Hun Kim Jong, Youn Kim Tae, Bum Choi Jong, Hong Kuh Ja
Department of Thoracic and Cardiovascular Surgery, Chonbuk National University Medical School, Jeonju, Chonbuk, Republic of Korea.
Research Institute of Clinical Medicine of Chonbuk National University and Biomedical Research Institute of Chonbuk, National University Hospital, Jeonju, Chonbuk, Republic of Korea.
J Heart Valve Dis. 2016 Jul;25(4):483-486.

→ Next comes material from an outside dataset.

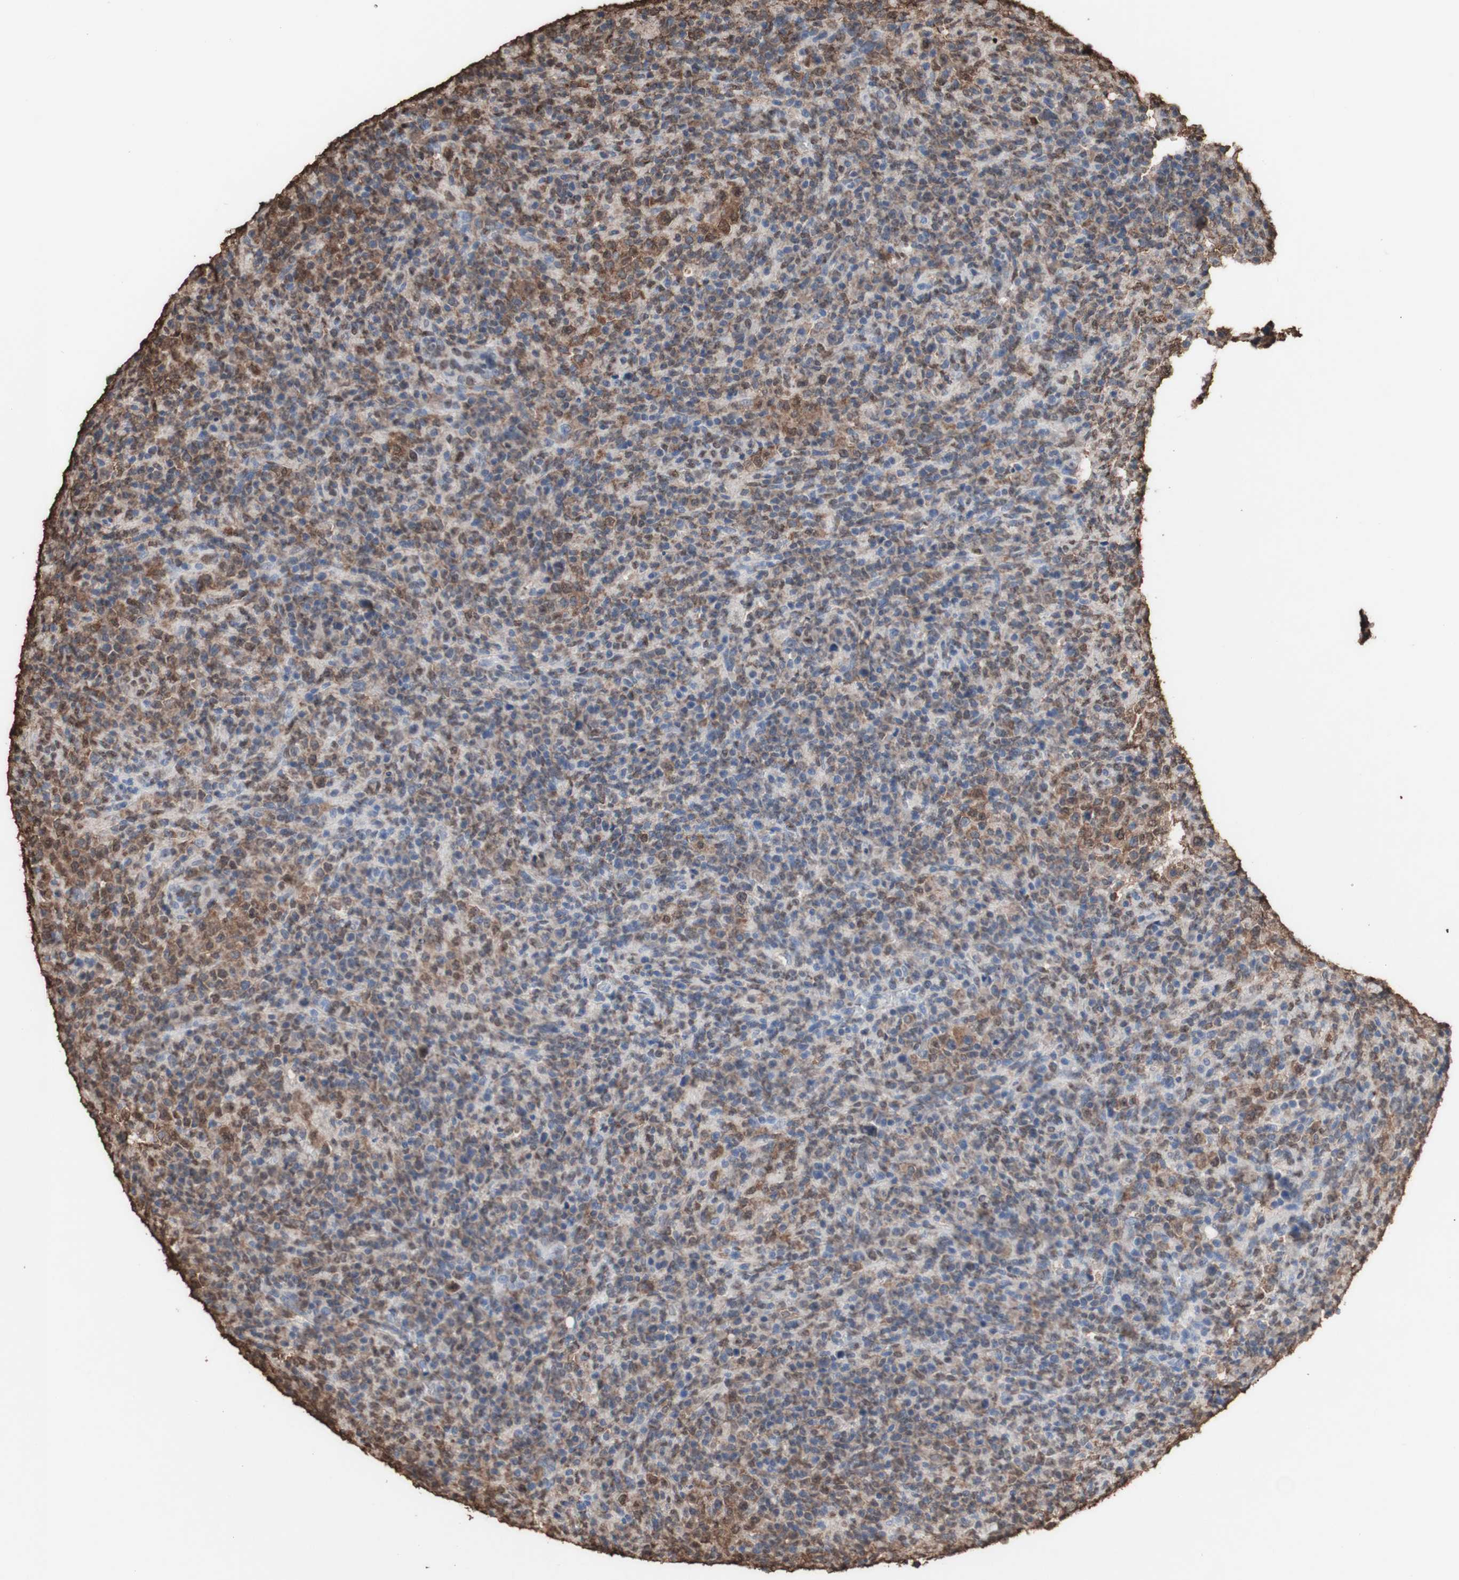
{"staining": {"intensity": "moderate", "quantity": "25%-75%", "location": "cytoplasmic/membranous,nuclear"}, "tissue": "lymphoma", "cell_type": "Tumor cells", "image_type": "cancer", "snomed": [{"axis": "morphology", "description": "Malignant lymphoma, non-Hodgkin's type, High grade"}, {"axis": "topography", "description": "Lymph node"}], "caption": "This histopathology image shows immunohistochemistry (IHC) staining of human lymphoma, with medium moderate cytoplasmic/membranous and nuclear staining in about 25%-75% of tumor cells.", "gene": "PIDD1", "patient": {"sex": "female", "age": 76}}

In adult patients who have undergone mitral annuloplasty with a rigid ring at a young age, the mitral valve may ultimately deform and demonstrate insufficient growth because the valve annulus is fixed to the ring. Mitral valve re-repair, following this scenario, was performed for mitral stenoinsufficiency in a 26-year-old female patient who had undergone mitral annuloplasty with a rigid ring at the age of five years. The valve re-repair procedure consisted of decalcification and stripping of the anterior leaflet and annulus, posterior leaflet augmentation using an elliptical autologous pericardial patch, and a posterior strip annuloplasty sparing the anterior annulus and commissures. Using this procedure, the mitral valve recovered sufficient coaptation area for valve competence, and anterior annular motion was resumed with resultant dynamic changes of the septolateral annular dimension.
在年轻时接受过刚性环二尖瓣环成形术的成年患者中,二尖瓣可能最终会变形并显示生长不足,因为瓣环被固定在环上。在此种情况下,一名26岁女性患者因二尖瓣狭窄关闭不全接受了二尖瓣再次修复手术,该患者在5岁时接受过刚性环二尖瓣环成形术。瓣膜再次修复手术包括前叶和瓣环的脱钙和剥离、使用椭圆形自体心包补片扩大后叶以及保留前瓣环和瓣叶联合处的后瓣环条带成形术。通过该手术,二尖瓣恢复了足够的瓣叶对合面积以实现瓣膜功能,并且前瓣环运动得以恢复,导致间隔侧瓣环尺寸发生动态变化。